#### DATA TO PROCESS ####
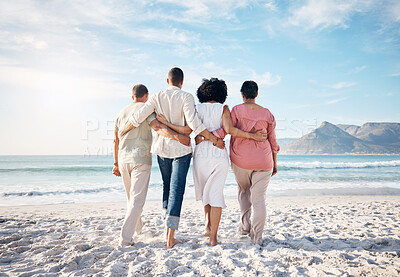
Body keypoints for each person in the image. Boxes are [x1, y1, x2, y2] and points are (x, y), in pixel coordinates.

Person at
####
#### DATA TO PROCESS ####
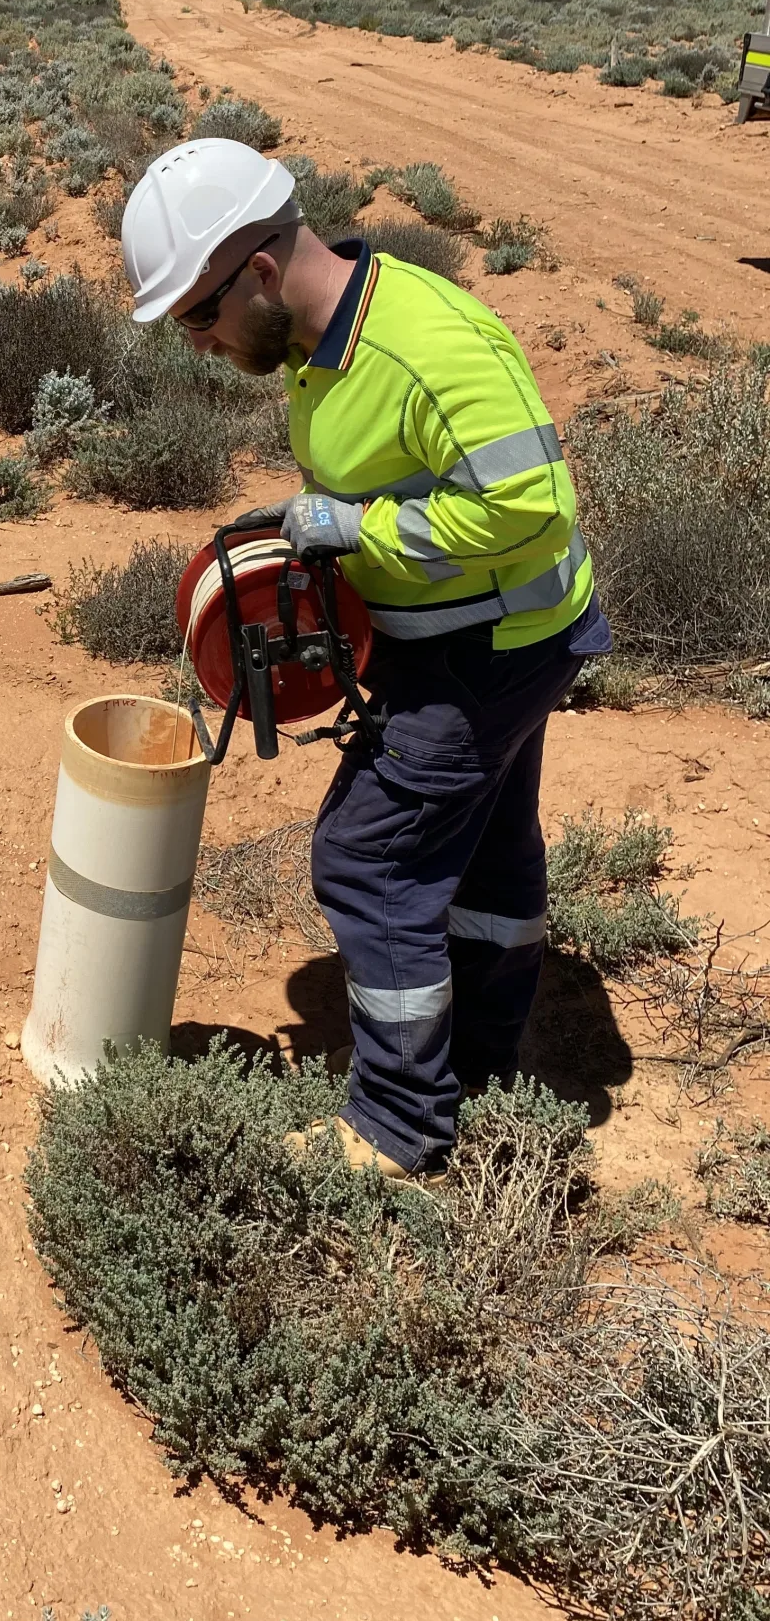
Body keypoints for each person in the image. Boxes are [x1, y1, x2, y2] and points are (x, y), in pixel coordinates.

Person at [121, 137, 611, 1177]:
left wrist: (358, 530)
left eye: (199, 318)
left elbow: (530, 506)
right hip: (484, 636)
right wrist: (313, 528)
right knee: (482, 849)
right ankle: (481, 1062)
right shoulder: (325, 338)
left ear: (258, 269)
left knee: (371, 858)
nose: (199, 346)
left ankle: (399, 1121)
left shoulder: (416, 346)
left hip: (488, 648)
####
PROBLEM TO SOLVE
In the entries above, find the line holding "left wrist: (358, 530)" and the line holding "left hip: (488, 648)"; print both of them and every line between, exactly, and nothing else.

WRITTEN SOLUTION
left wrist: (358, 530)
left eye: (199, 318)
left elbow: (530, 506)
right hip: (484, 636)
right wrist: (313, 528)
right knee: (482, 849)
right ankle: (481, 1062)
right shoulder: (325, 338)
left ear: (258, 269)
left knee: (371, 858)
nose: (199, 346)
left ankle: (399, 1121)
left shoulder: (416, 346)
left hip: (488, 648)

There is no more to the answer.